Stewart is no stranger to playing grandmas, as she’d played similar roles in “That’s My Boy” (which is among Adam Sandler’s worst movies), “The Runaways,” and “Community.” But her career stretches all the way back to the 1930s, believe it or not, when she once played young girls in movies like “Man About Town,” “That Certain Age,” and “Little Tough Guy.” In between those and “The Office” she counts loads of TV shows and movies to her credit, with her biggest roles coming in Westerns in the ’50s and ’60s. She even played a small role in the “Seinfeld” episode “The Implant.” Less than a week before her 96th birthday, Stewart passed away in 2019.
Connie Sawyer
NBC
In typical fashion, Michael Scott leads a harebrained scheme in Season 5’s “Dream Team” as he hopes to convince a potential investor to fund his latest project. That investor, however, winds up being his own grandmother, and even she isn’t so sure his new idea is worth investing in. Nana Scott is played by Connie Sawyer, an actor well-suited for the best comedy of the 2000s because she was once nicknamed “The Clown Princess of Comedy.” She lived a remarkable life, too, starting out performing at nightclubs in New York when she was barely old enough to drink. In just her third acting role, Sawyer snagged a part in the Frank Sinatra film “A Hole in the Head,” altering her career forever.

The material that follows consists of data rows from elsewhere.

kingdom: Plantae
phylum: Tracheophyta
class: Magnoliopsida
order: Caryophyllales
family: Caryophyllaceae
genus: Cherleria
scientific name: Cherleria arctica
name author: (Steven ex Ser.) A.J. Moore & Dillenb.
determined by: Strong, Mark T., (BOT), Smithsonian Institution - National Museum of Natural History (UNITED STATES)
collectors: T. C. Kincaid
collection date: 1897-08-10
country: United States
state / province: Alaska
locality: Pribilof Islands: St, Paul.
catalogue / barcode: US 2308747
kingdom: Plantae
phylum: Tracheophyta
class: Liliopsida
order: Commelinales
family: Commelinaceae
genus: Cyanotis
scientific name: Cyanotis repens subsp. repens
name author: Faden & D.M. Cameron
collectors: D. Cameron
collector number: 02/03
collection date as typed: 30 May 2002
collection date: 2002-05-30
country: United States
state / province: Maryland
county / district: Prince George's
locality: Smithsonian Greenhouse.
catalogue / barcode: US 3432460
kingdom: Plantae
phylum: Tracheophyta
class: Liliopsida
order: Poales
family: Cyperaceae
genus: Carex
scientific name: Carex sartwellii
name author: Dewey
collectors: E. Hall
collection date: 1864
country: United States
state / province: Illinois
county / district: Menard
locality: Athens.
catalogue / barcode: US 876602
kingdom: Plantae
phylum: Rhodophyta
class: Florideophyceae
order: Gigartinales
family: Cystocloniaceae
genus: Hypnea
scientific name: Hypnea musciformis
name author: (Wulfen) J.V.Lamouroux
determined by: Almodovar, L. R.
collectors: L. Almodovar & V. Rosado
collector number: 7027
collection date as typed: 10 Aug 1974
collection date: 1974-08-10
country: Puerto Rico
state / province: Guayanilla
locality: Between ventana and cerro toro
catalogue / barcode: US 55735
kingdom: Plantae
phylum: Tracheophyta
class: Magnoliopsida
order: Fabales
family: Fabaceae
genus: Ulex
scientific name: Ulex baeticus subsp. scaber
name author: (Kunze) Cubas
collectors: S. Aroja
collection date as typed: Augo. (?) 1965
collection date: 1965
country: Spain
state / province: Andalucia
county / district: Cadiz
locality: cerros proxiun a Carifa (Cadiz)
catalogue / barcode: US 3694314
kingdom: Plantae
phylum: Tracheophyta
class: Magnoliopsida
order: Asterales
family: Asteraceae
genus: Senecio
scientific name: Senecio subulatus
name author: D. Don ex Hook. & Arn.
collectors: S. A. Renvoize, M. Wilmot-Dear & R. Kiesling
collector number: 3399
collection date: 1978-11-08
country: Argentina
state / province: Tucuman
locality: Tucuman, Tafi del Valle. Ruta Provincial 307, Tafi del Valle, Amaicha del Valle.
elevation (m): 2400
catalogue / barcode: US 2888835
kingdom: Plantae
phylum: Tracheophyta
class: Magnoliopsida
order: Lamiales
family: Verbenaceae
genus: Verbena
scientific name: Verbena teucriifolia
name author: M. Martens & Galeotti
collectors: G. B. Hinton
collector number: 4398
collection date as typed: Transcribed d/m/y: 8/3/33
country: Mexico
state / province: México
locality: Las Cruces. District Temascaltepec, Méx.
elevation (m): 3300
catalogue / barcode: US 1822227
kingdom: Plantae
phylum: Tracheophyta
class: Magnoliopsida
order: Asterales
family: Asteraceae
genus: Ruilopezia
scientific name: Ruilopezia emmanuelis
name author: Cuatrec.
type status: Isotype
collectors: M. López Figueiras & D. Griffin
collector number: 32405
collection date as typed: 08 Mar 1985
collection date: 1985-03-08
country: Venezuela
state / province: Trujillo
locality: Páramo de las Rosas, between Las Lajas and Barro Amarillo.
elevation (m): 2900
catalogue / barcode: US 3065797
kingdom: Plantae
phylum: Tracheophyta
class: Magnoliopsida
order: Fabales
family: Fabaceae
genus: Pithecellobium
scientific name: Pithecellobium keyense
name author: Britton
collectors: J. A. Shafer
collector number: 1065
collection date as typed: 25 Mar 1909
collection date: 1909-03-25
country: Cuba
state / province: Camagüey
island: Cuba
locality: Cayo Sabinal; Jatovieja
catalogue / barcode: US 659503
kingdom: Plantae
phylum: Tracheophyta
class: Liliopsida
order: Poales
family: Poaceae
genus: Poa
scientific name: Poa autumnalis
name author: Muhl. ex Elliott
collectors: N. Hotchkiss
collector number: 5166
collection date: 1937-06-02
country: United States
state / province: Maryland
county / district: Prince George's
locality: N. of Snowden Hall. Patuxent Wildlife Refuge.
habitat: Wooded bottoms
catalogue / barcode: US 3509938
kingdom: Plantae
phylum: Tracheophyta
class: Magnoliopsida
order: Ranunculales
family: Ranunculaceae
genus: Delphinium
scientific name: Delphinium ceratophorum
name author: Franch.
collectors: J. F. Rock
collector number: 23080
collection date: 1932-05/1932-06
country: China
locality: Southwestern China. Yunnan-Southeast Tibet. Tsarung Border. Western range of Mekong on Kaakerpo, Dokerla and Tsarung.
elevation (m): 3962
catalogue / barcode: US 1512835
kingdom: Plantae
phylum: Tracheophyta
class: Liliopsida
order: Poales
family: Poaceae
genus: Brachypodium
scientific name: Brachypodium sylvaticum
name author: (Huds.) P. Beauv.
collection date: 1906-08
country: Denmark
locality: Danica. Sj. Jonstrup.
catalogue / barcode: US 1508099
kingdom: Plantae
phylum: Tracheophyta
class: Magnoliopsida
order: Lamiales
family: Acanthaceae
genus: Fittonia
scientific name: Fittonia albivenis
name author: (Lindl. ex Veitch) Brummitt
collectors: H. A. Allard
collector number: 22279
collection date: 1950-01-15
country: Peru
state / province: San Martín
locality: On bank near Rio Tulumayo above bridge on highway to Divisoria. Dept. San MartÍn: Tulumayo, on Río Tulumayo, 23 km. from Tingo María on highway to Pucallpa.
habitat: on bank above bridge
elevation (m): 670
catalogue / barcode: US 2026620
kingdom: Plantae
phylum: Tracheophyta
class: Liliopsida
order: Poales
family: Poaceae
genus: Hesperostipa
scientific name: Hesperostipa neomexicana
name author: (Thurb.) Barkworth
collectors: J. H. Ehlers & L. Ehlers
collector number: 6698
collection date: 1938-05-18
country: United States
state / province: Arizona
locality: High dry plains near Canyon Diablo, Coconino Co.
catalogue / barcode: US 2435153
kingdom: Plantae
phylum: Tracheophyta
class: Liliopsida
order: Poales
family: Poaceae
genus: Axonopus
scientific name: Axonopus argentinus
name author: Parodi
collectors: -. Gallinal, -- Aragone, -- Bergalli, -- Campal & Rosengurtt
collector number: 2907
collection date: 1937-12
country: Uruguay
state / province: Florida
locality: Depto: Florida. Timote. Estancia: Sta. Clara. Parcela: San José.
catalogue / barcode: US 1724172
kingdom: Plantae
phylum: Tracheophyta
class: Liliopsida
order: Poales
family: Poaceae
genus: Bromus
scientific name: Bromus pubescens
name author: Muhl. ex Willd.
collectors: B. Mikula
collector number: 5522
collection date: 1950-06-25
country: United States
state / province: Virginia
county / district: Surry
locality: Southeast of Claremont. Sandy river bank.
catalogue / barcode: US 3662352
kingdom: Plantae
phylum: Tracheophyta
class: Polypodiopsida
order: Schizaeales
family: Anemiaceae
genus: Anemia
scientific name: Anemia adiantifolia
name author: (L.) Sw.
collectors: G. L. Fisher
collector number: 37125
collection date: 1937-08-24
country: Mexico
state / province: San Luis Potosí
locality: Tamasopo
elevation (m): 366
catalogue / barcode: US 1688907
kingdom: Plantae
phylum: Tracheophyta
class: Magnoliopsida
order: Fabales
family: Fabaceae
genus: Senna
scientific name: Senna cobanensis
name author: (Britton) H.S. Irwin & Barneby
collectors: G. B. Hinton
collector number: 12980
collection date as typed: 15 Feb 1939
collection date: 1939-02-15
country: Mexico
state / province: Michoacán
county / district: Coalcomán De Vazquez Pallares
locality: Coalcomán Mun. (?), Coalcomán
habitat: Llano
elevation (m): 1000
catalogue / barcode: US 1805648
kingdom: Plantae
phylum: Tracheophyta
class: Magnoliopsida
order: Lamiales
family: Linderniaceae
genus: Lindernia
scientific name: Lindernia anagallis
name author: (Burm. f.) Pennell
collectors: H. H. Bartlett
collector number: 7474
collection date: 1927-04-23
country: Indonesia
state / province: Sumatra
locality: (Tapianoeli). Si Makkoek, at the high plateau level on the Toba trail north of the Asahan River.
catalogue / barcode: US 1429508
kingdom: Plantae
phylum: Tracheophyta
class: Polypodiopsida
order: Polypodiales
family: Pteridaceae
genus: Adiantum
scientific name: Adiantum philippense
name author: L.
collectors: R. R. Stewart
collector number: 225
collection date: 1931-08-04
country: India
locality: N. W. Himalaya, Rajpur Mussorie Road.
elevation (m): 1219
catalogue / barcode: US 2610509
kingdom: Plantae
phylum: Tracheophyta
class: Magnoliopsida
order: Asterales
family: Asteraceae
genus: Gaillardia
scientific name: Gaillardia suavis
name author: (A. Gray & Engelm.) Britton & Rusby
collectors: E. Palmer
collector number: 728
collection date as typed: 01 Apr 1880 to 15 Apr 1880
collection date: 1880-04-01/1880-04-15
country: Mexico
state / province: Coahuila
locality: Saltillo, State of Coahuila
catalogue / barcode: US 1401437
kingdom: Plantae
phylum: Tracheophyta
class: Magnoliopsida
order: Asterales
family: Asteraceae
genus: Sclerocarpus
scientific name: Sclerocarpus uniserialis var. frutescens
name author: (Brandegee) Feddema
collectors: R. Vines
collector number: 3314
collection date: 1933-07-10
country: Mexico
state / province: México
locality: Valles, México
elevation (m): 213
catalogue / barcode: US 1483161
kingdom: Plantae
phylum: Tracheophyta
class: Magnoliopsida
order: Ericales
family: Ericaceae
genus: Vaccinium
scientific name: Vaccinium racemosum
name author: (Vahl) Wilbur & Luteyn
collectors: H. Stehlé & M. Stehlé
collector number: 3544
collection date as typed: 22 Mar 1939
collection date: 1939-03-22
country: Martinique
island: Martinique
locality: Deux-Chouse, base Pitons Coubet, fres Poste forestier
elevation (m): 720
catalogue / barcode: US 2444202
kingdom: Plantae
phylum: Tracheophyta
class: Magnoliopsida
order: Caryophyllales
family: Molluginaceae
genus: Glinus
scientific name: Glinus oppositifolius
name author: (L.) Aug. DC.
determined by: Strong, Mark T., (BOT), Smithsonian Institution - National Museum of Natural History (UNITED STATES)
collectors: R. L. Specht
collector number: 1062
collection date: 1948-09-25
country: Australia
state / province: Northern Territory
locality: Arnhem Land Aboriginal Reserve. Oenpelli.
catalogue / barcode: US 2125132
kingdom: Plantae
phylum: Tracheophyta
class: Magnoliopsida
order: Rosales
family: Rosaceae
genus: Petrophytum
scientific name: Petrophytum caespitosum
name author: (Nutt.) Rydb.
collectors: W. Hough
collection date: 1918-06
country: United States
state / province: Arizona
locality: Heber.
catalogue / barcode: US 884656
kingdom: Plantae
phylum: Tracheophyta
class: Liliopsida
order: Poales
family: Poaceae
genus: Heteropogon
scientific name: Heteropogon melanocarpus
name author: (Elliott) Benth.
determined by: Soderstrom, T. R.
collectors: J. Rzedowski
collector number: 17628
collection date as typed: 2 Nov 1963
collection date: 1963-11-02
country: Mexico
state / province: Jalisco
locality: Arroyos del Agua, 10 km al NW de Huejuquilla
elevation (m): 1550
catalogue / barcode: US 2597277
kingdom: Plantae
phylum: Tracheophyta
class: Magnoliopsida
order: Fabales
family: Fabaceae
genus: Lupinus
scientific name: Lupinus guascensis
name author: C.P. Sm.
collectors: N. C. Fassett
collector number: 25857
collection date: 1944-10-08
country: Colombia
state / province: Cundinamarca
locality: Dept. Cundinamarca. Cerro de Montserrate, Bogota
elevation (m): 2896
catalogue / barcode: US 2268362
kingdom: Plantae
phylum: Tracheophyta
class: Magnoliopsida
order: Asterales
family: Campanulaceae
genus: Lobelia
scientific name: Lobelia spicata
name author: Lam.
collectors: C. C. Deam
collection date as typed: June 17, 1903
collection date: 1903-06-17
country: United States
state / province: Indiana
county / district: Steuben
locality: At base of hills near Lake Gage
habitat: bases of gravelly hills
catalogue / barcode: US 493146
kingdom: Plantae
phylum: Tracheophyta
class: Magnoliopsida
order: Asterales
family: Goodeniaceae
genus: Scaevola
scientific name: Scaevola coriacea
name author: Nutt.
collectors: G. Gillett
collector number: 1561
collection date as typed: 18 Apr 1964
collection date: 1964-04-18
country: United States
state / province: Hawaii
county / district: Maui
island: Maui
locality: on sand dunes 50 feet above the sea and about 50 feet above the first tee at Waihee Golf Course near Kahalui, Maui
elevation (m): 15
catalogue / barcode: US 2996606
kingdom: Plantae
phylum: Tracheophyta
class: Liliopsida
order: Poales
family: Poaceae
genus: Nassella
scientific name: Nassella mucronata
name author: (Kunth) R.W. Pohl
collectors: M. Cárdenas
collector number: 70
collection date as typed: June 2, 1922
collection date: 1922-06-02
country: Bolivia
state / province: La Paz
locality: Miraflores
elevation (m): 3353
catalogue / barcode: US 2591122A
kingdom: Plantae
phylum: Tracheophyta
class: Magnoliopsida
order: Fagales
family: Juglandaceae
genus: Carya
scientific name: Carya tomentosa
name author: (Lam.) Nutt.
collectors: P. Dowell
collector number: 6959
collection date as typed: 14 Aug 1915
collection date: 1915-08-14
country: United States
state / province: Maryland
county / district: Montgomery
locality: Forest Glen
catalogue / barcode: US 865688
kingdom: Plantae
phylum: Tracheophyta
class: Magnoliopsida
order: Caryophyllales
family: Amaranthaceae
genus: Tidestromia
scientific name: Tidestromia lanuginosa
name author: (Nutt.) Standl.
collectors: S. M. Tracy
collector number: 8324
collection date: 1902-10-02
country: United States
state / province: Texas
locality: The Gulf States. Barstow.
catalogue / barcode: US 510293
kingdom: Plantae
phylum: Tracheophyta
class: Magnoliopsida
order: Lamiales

From then, Sawyer appeared on TV and at the movies, with theatrical hits like “True Grit,” “When Harry Met Sally,” and “Dumb and Dumber.” By the 2010s she was among the oldest living members of the Screen Actors Guild, a singular title she earned within a few years, and one that she held at the time of her death in 2019. She was a remarkable 105 when she passed on, just two years after her last on-screen appearance. At her advanced age, she is also the only actor on “The Office” to reach the centennial mark.